私達の生活において欠かせないコメ農業は、日本の伝統的な産業として食の自立を保ってきた大きな要因であったのですが、今やコメの安定的な供給が危ぶまれているのです。
そこで一体、農村で何がおきているのか、その実情に迫ってみたいと思います。

・急増するコメ農家の倒産・廃業の実態

コメ作農業の倒産・廃業の件数をみると、負債1000万以上で2020年が19件、2021年が27件、2022年が29件、そして2023年が35件と年々増加傾向にありましたが、今年に入ってからはより加速していて、1~8月までにすでに34件も発生しています。その内訳は倒産が6件、休廃業・解散が28件となっており、いずれも負債1000万以上の場合です。
このように、昨年の年間倒産・廃業の35件を大幅に上回り、年間で最多になることは確実とみられています。負債額1000万以下のコメ農家まで含めると、かなりの数になるのは間違いないでよう。

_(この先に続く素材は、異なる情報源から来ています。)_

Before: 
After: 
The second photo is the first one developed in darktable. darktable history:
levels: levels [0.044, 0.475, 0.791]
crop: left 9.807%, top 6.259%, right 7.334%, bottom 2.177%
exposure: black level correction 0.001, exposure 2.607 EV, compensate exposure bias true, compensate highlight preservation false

このようなコメ農家で倒産や廃業が急増する背景には、生産コストの上昇や後継者・就農者不足など様々な要因が作用していると思われます。

農林水産省の調査によると、2023年における農業に必要な生産資材の価格は、3年前の2020年平均に比べて1.2倍に上昇しています。なかでも、原料の多くを輸入に頼っている肥料は1.5倍、ガソリン・軽油などの値上がりで光熱動力費は1.2倍、薬剤は1.1倍とおもな資材のほとんどが値上がりしているのです。

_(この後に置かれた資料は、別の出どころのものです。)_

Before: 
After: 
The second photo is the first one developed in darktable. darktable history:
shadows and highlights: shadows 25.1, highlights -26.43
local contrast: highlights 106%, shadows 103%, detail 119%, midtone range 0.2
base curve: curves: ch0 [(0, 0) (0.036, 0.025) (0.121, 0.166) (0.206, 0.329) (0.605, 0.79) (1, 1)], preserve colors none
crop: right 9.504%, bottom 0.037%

また、コメ農家では就業者の高齢化や離農が進む一方、次世代の担い手が見つからないなど後継者不足の問題が深刻な問題として顕在化しています。
農業従事者の平均年齢は約70歳で、いわば高齢者が農業を支えていると言っても過言ではないのですが、農業を続けることがむつかしい状況にあるにも関わらず、農業をやっていて入る収入と、他の職業の収入との差がなかなか縮まらないこともあって、次の担い手が農業に就かないことが後継者不足としてあらわれています。

その上、国内人口の減少や、食生活の多様化などにより国内のコメの消費量が減少傾向にあり、このことがコメ農業の収益低下に大きく影響を及ぼしていることも離農者の増加の要因と言えます。
農林水産省の調査によると、コメの消費量は1962年をピークに減少し続けて2010年の時点で、約半分にまで減っています。これを、1人当たりの消費量でみると、1962年に118.3㎏であったのが2010年時点で59.5㎏に減り、2020年では50.7㎏に減少しています。
この理由としては、パンやパスタ、そば、うどんなど様々な主食を食べる人が増え、いわば食の多様化が挙げられるでしょう。
国民のコメ離れを反映し、作付け面積も減っておりコメ農業における収益を大きく下げる結果を招いているのです。

・危ぶまれるコメの自給と課題

このように、コメ農業にとってけっして環境は良いとは言えないのが実情ではないでしょうか。
昨今の資材高騰と値上げ難による厳しい経営状態や農家の高齢化、労働環境や収益の悪さ、国の減反政策によるコメの生産調整など、コメ作りを巡る環境は厳しさを増すばかりです。
とりわけ、小規模のコメ農家は利益を出せていない状況が続き、廃業に追い込まれるところも少なくないようです。

このままでは、コメ農家の倒産・廃業は増えるばかりで、将来的に主食のコメが安定的に供給できなくなり、深刻なコメ不足に陥る可能性も否定できないでしょう。
聞くところによると、表面化してはいないのですが、コメの生産を諦めた農家による耕作放棄地が増加していることも決して看過できないでしょう。

主食であるコメの供給問題が危ぶまれている今日、コメ農家の自己責任に委ねて放置する問題ではけっしてないはずです。
就労環境の整備やITの導入による農業の効率化などが求められているとされていますが、これらの課題はコメ農家の個々の努力では対応しきれない問題が山積しているのです。
この夏から続いているコメの品薄や新米の価格高騰は、今のコメ農家の深刻な状況の表れでもあり、しいては国の稲作政策への再検討を突きつけた事案でもあるのではないでしょうか。
価格重視の政策からコメの安定的供給優先の政策への見直しが不可欠でしょう。
国民の主食であるコメの自給を守り、安定的な供給を保証するうえで、国の責任ある対応とコメ農家への支援が欠かせないことは言うまでもないでしょう。